Afrique Sub-Saharienne

  • Un outil interactif pour pratiquer un élevage durable

    Julien Chongwang

    08/09/16

Lecture rapide

  • Le GLEAM-i aide les décideurs à maîtriser l’activité pastorale d’une région donnée

  • Il permet à la fois de relever la production et de contrôler les émissions de GES

  • Chaque année, la production animale génère 7,1 gigatonnes d’équivalent CO2

Le 23 août dernier, l’Organisation des Nations unies pour l’alimentation et l’agriculture (FAO) a mis à la disposition du public un outil pour évaluer l’emprunte carbone du bétail tout en améliorant les rendements des unités d’élevage.
 
Dénommé Global livestock environmental assessment model interactif (GLEAM-i), le nouvel outil répond ainsi à plusieurs préoccupations, selon ses concepteurs : " par exemple, en tant que petit détenteur de bétail ou éleveur, comment faire pour que mes bêtes produisent plus de lait, de viande ou d'œufs ? Si vous êtes un décideur politique, quelles pratiques dois-je soutenir afin de réduire les émissions de gaz à effet de serre (GES) produites par le bétail ?"
 

“GLEAM-i n’est pas adapté pour fonctionner à l'échelle de l’exploitation et de l’éleveur ; mais davantage à l’échelle du pays, de la région ou du district. Il convient donc beaucoup plus aux chercheurs, gouvernements, agents de développement, agents techniques, vétérinaires et ONG qu’aux éleveurs”

Anne Mottet
Chargée des politiques liées à l'élevage à la FAO

 
Contactée par SciDev.Net, Anne Mottet, chargée des politiques liées à l'élevage à la FAO, précise que "GLEAM-i est une fichier Excel.

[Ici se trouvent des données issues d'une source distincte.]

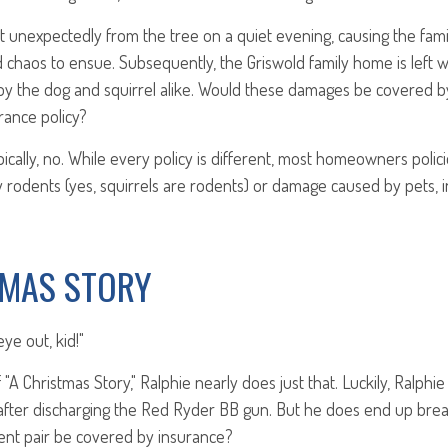
t unexpectedly from the tree on a quiet evening, causing the famil
d chaos to ensue. Subsequently, the Griswold family home is left 
y the dog and squirrel alike. Would these damages be covered by
ance policy?
cally, no. While every policy is different, most homeowners polic
rodents (yes, squirrels are rodents) or damage caused by pets, 
TMAS STORY
eye out, kid!"
"A Christmas Story," Ralphie nearly does just that. Luckily, Ralphi
after discharging the Red Ryder BB gun. But he does end up break
nt pair be covered by insurance?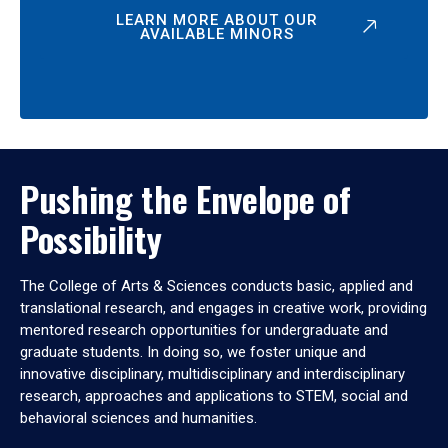
LEARN MORE ABOUT OUR
AVAILABLE MINORS
Pushing the Envelope of
Possibility
The College of Arts & Sciences conducts basic, applied and
translational research, and engages in creative work, providing
mentored research opportunities for undergraduate and
graduate students. In doing so, we foster unique and
innovative disciplinary, multidisciplinary and interdisciplinary
research, approaches and applications to STEM, social and
behavioral sciences and humanities.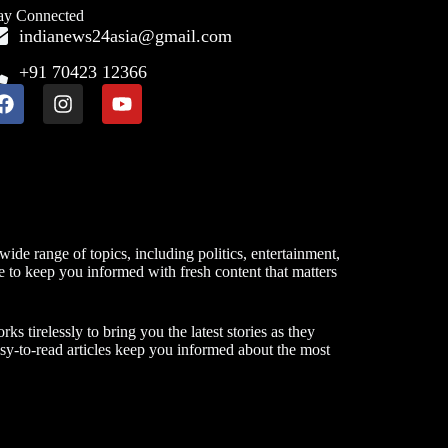
ay Connected
indianews24asia@gmail.com
+91 70423 12366
ide range of topics, including politics, entertainment,
ve to keep you informed with fresh content that matters
 tirelessly to bring you the latest stories as they
asy-to-read articles keep you informed about the most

Lorsque l’utilisateur choisit le pays qu’il veut étudier, tous les paramètres par défaut sont automatiquement chargés dans les différentes feuilles de calcul : nombres de vaches, de cochons, de chèvres etc., répartition entre les systèmes industriels ou de basse-cour, pâturage ou mixtes, taux de fertilité, mortalité, rendements, ration alimentaire détaillée, gestion du fumier, etc."
 
Elle ajoute que " l’utilisateur peut alors modifier les paramètres proposés pour améliorer le scenario de référence ; mais aussi pour simuler des modifications techniques afin d’améliorer la productivité des élevages et de réduire les émissions de GES".
 
Par exemple, apprend-on, un utilisateur peut simuler l’amélioration de la santé animale dans l’élevage, changer les taux de mortalité et de fertilité, la gestion de la reproduction (âge au premier vêlage, rapport males/femelles dans les troupeaux etc.) et bien d’autres paramètres ; dans tous les cas, ces changements sont immédiatement pris en compte dans les résultats.
 
Seulement, relève Anne Mottet, " GLEAM-i n’est pas adapté pour fonctionner à l'échelle de l’exploitation et de l’éleveur ; mais davantage à l’échelle du pays, de la région ou du district. Il convient donc beaucoup plus aux chercheurs, gouvernements, agents de développement, agents techniques, vétérinaires et ONG qu’aux éleveurs."
 
Parce que, dit-elle, cette application permet de simuler des politiques d’intervention comme par exemple les effets d’une campagne de vaccination sur la productivité pastorale et sur les émissions de GES.
 
Sources des émissions
 
SciDev.Net a appris que le système a déjà été utilisé dans certains pays, à l’instar du Niger où les équipes de la Banque mondiale et de la FAO s’en sont servies pour évaluer l'impact des interventions du projet PASEC (Projet d’appui à l’agriculture sensible aux risques climatiques)".
 
Selon une étude réalisée par la FAO et dont les résultats ont été publiés en 2013, "les émissions de gaz à effet de serre, toutes filières de production animale confondues, s'élèvent à 7,1 gigatonnes d'équivalent CO2 par an - soit 14,5 % de toutes les émissions d'origine anthropique."
 
Cette étude cite comme principales sources de cette émission la transformation de fourrage (45%), la digestion des bovins (39%), la décomposition du fumier (10%), ainsi que la transformation et le transport des produits animaux.
 
L’étude conclut que ces émissions pourraient être réduites de 30% si une plus large utilisation est faite des meilleures pratiques et technologies existantes.
 
A ce propos, rappelons que le GLEAM-i a été mis au point à partir du GLEAM, système déjà proposé par la FAO "pour encourager de nouvelles politiques et pratiques afin de parvenir à un développement durable du bétail".